On the seventh day he rested from all his work. God blessed the seventh day. He made it a Holy Day because on that day he rested from his work, all the creating God had done. Genesis 2:2–3 (The Message)
In March my youngest son, now age 24, had an honest-to-goodness, real spring break. Instead of playing baseball like he did for the past four years, he went to Florida and spent a week doing little more than sitting on the beach, watching the waves, and unwinding. When he returned to Pennsylvania, he said, he was “amazingly relaxed.”
I envy him. I could use a real vacation, too.
Now, I work out of my home, so you’d think I’d schedule my vacation whenever I want. It doesn’t work that way. I feel guilty if I take time off while my husband’s working. Coordinating our vacation days doesn’t work, either. For the past several years, they’ve been spent watching David play baseball, visiting our out-of-state daughter, which usually means helping her out wherever we can (translate: work), or catching up on stuff that needs done around here. And being a baseball groupie and visiting our daughter means hours and hours on the highway. NOT relaxing. NOT fun.
My husband saves several of his vacation days for hunting season, and I always promise myself for every hour he’s in the woods, I get to spend curled up in a comfy chair, reading. But I never do. I’ve become my own slavedriver.
The word “vacation” comes from the Latin word vacare, which means “to be empty.” My friend Webster defines it as “freedom from any activity; rest.” Too often what we call a vacation is anything but.
The last time I remember having a real day of rest was one Christmas years ago when Dean took the kids to his grandmother’s for the afternoon. I never moved from my chair. I didn’t read, didn’t watch TV, didn’t listen to the radio, didn’t think, didn’t talk—I did absolutely nothing. And it felt good. When he returned, I was relaxed and refreshed. I could get a lot of mileage out of doing nothing for a spell.
Doing nothing is good for you. Honest. Not making it a lifestyle, understand. Just taking that day of rest once a week that the Good Lord said to take.
For the first several months of this year, I felt spent, mined out—in every way, physically, mentally, emotionally, spiritually. I lacked energy and drive. I’d been running on empty for far too long.
So a month ago I took a day off at the beginning of the week. I slept in until 9 a.m., then sat on the back porch in my jammies for the rest of the morning, watching the sunlight filter through the budding trees, the lone daffodil at the edge of the woods bob its head in the wind, wispy clouds float across the azure sky. I spent the rest of the day moseying around—and not allowing myself to feel guilty about it.
I felt rested, rejuvenated, recharged. And I was more productive the rest of the week.
Too often the only time I take a day of rest is when I get sick. And then, I tend to not give myself adequate time for the rest my body needs to get well. Rest not only enables me to get better faster, it also helps to keep me from getting sick in the first place by bolstering my immune system.
There’s nothing wrong with doing nothing. Because when I do nothing, I’m really doing something: relieving stress, gaining perspective, and recharging my spent batteries.
So I don’t have to run on empty.
Help me, Lord, to have a true Sabbath once a week, just like You ordained. Amen.

**Dataset extract:**
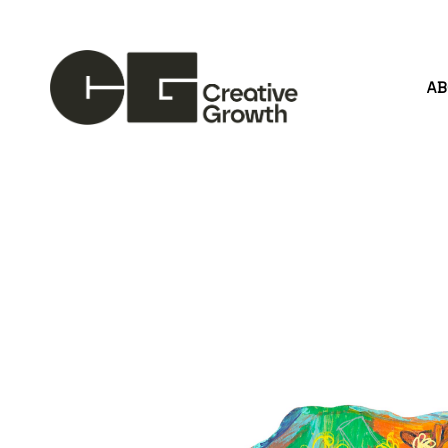
A
Search by keyword, artist name, artwork title or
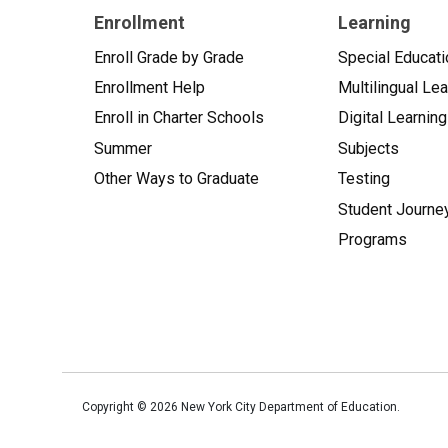
Enrollment
Learning
Enroll Grade by Grade
Special Educati
Enrollment Help
Multilingual Le
Enroll in Charter Schools
Digital Learning
Summer
Subjects
Other Ways to Graduate
Testing
Student Journe
Programs
Copyright ©
2026
New York City Department of Education.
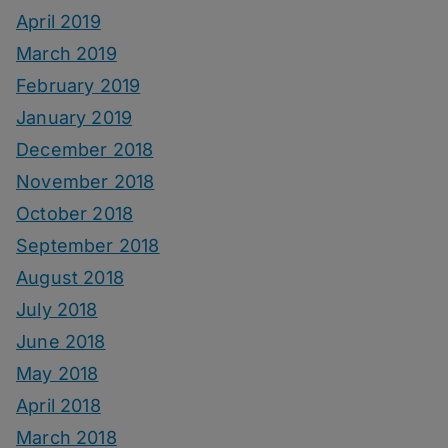
April 2019
March 2019
February 2019
January 2019
December 2018
November 2018
October 2018
September 2018
August 2018
July 2018
June 2018
May 2018
April 2018
March 2018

**Problem to solve:** From the essay about taking a day of rest, return the passage that starts at "I felt rested, rejuvenated, recharged." and ends at "my spent batteries.", copied word for word.

**Answer section:**
I felt rested, rejuvenated, recharged. And I was more productive the rest of the week.
Too often the only time I take a day of rest is when I get sick. And then, I tend to not give myself adequate time for the rest my body needs to get well. Rest not only enables me to get better faster, it also helps to keep me from getting sick in the first place by bolstering my immune system.
There’s nothing wrong with doing nothing. Because when I do nothing, I’m really doing something: relieving stress, gaining perspective, and recharging my spent batteries.